The changes would align the 30-minute reserve requirement with the breadth of operational risks dispatchers face and would grant flexibility to increase those reserves during periods of increased risks, such as harsh weather conditions, Barrett said.
PJM’s Lisa Morelli said staff will draft manual language and more details to present to stakeholders for a potential first read during the May 15 RCSTF meeting, with the intention of holding a vote June 12.
Monitor Focuses on Communications
The Monitor’s proposal would focus on getting reserve dispatch signals to generators in a manner that they can act on as quickly as possible. Joel Luna, of Monitoring Analytics, said the Monitor and PJM have been speaking with generation owners about the root causes of poor reserve performance since last spring and found that lags in communication can lead to generators not initiating their response until minutes after PJM has begun a reserve deployment.
Pointing to a synchronized reserve event Feb. 24, 2024, Luna said about 61% of the 1,882 MW resources deployed did not meet their assignment, of which he said 1,041 MW underperformed due to communication issues. Some units were waiting for a phone call from PJM to confirm their deployment. Others experienced lag between when the all-call signal was initiated by PJM and when it was received on their end due to how those generation owners relay signals between their control centers. And some experienced lag from the required switch to manual ramp from automatic dispatch signal.

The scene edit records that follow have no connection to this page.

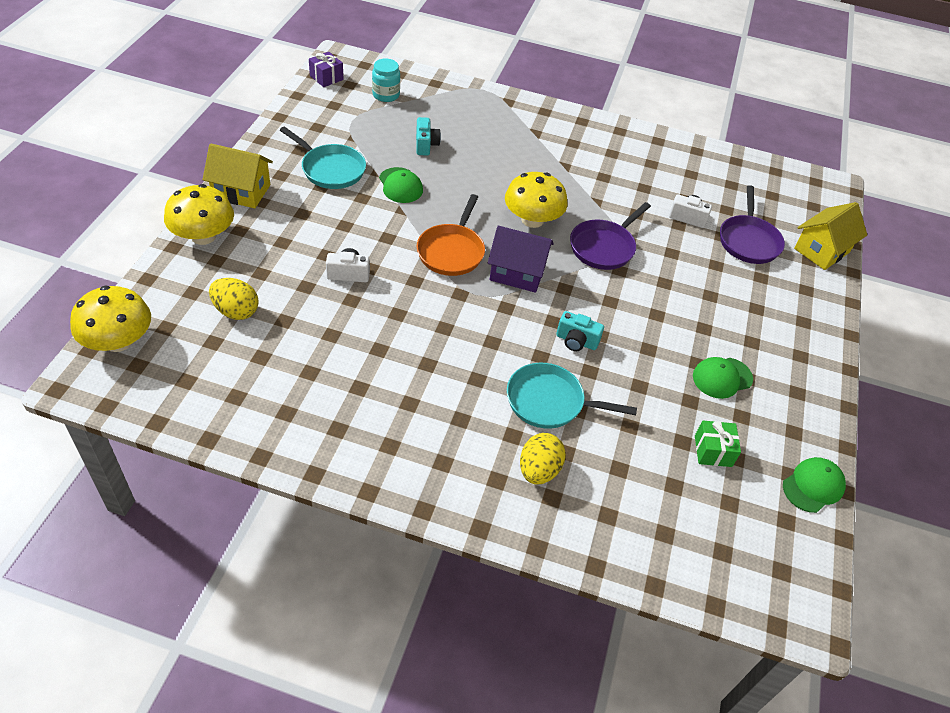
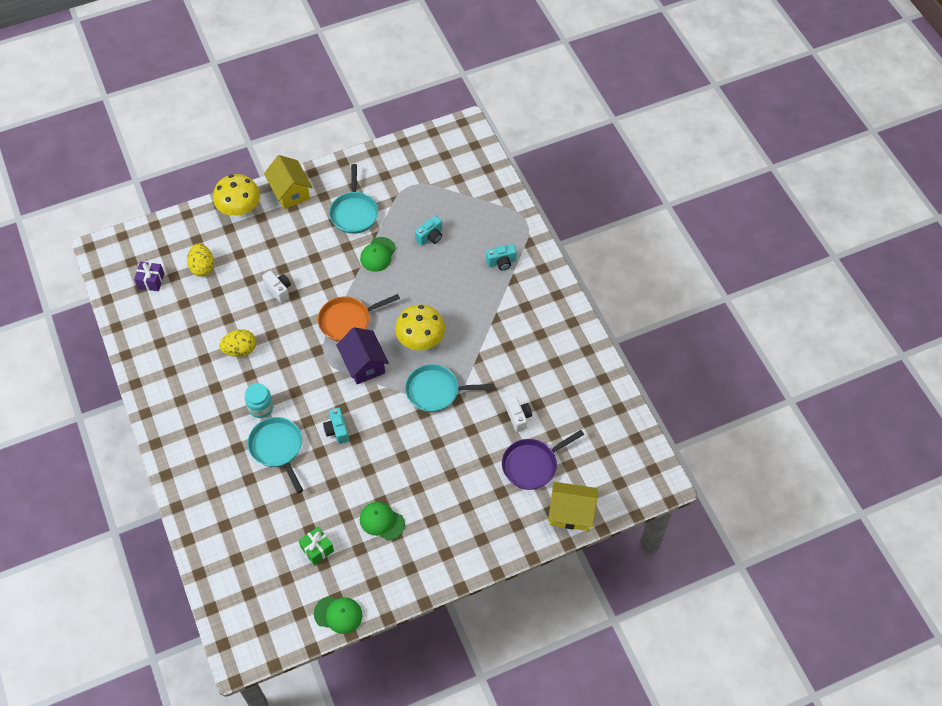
camera: 55 degrees right, 10 degrees up
(118, 341) = (137, 241): yellow mushroom -> none
(326, 78) = (437, 139): purple gift -> purple gift (151, 281)
(386, 95) = (456, 180): turquoise jar -> turquoise jar (261, 407)
(509, 126) = (501, 262): none -> turquoise camera
(538, 470) = (225, 475): yellow egg -> yellow egg (240, 350)
(604, 247) = (436, 391): purple pan -> turquoise pan

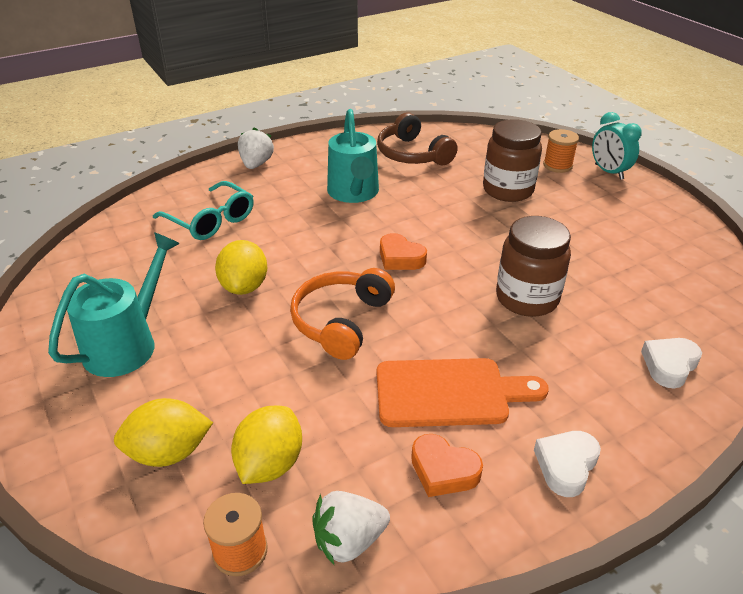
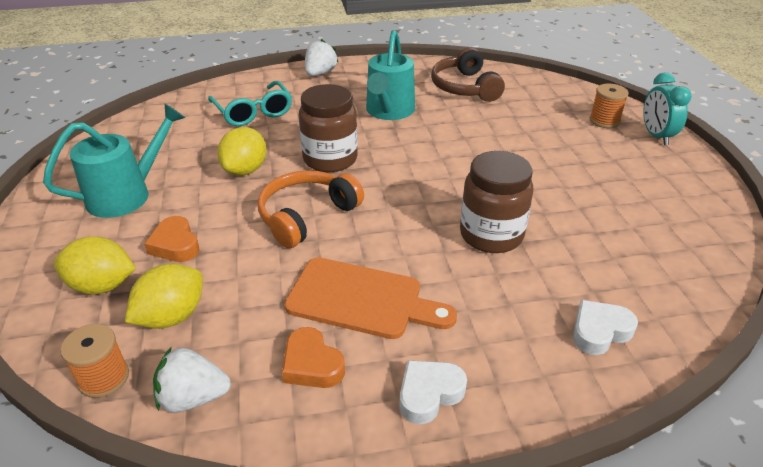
camera: 20 degrees right, 0 degrees up
(400, 258) = (394, 174): orange heart -> orange heart (175, 245)
(508, 190) = (537, 134): brown jar -> brown jar (330, 159)

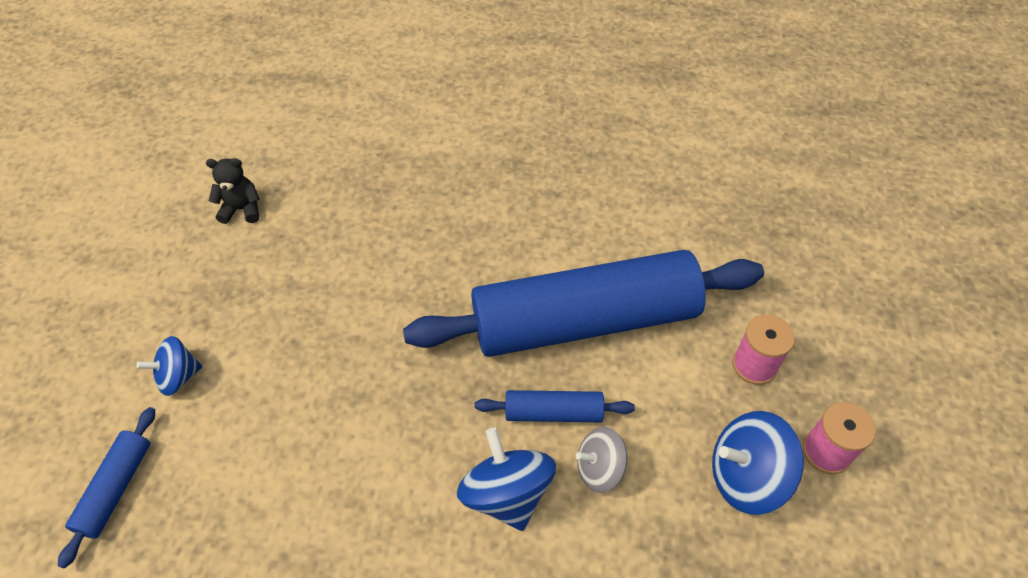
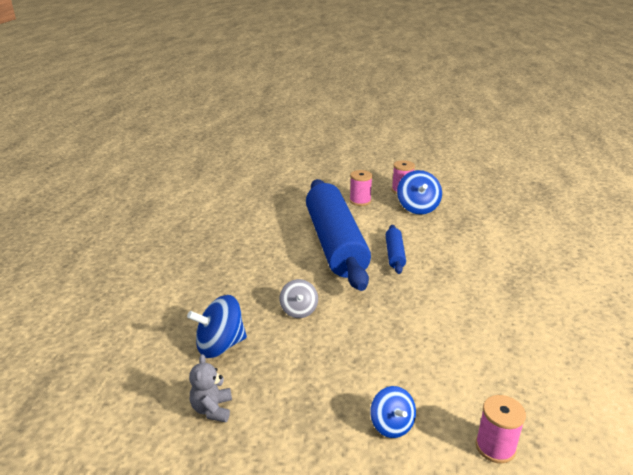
camera: 90 degrees left, 25 degrees down
(116, 488) = (495, 447): blue rolling pin -> pink spool
(242, 209) = (212, 409): black teddy bear -> grey teddy bear
(507, 493) = (444, 269): blue spinning top -> blue spinning top (220, 345)
(599, 468) = (423, 242): grey spinning top -> grey spinning top (299, 310)

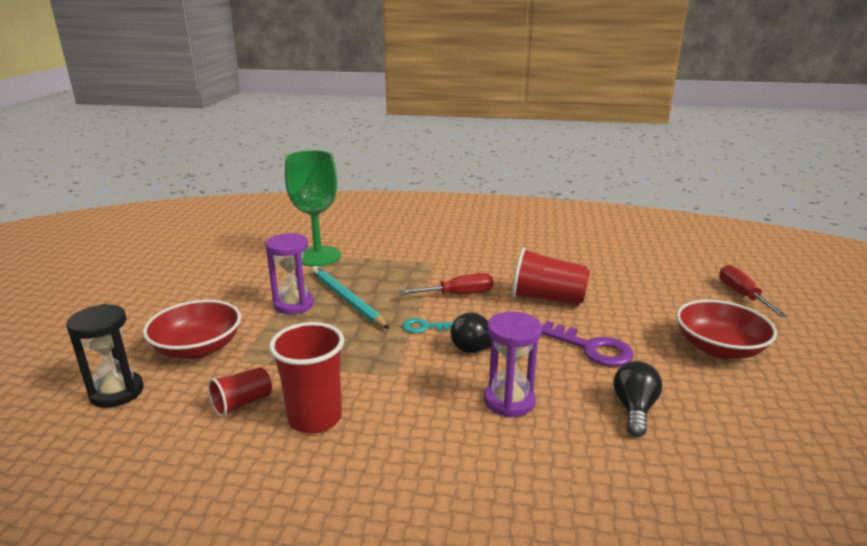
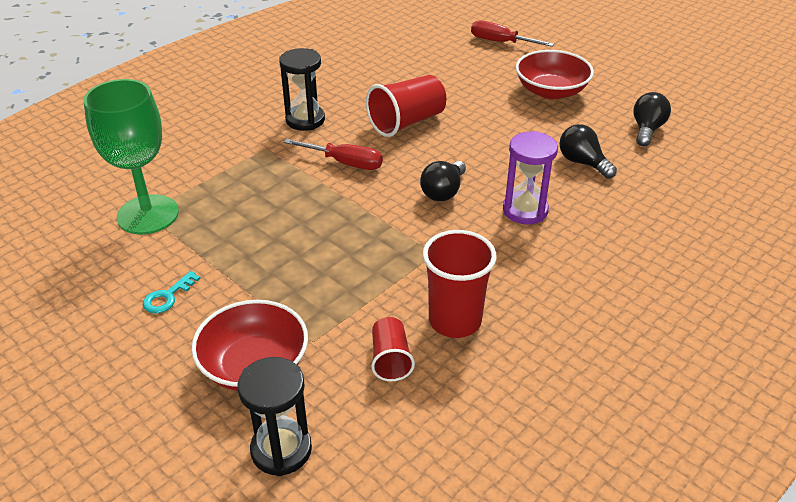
camera: 55 degrees left, 15 degrees up
(294, 305) = (240, 269): purple hourglass -> none
(346, 299) = (272, 230): turquoise pencil -> none
(424, 327) = (378, 205): turquoise key -> turquoise key (168, 296)
(457, 294) = (344, 163): red screwdriver -> red screwdriver turned 90 degrees clockwise
(486, 262) = (305, 120): none -> black hourglass
(591, 348) = (497, 140): purple key -> none
(766, 434) = (647, 130): none -> black light bulb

The Monitor’s proposal would replace all phone communications used to convey deployment orders with automatic electronic signals and would include the deployment MW generators are being assigned through the existing security constrained economic dispatch (SCED) signals.
Paul Sotkiewicz, president of E-Cubed Policy Associates, said many generators are being asked to run at a loss when providing reserves and compensation needs to be addressed alongside the communication issues.
“Prices need to reflect the system conditions, and clearly that’s not the case here,” he said.
Tom Hyzinski of the GT Power Group said adopting the Monitor’s recommendations could resolve some of the issues in the reserve market and clear the air to simplify addressing any remaining design issues. So long as all other options remain on the table should the proposal be endorsed, he argued there are no downsides to advancing the Monitor’s changes.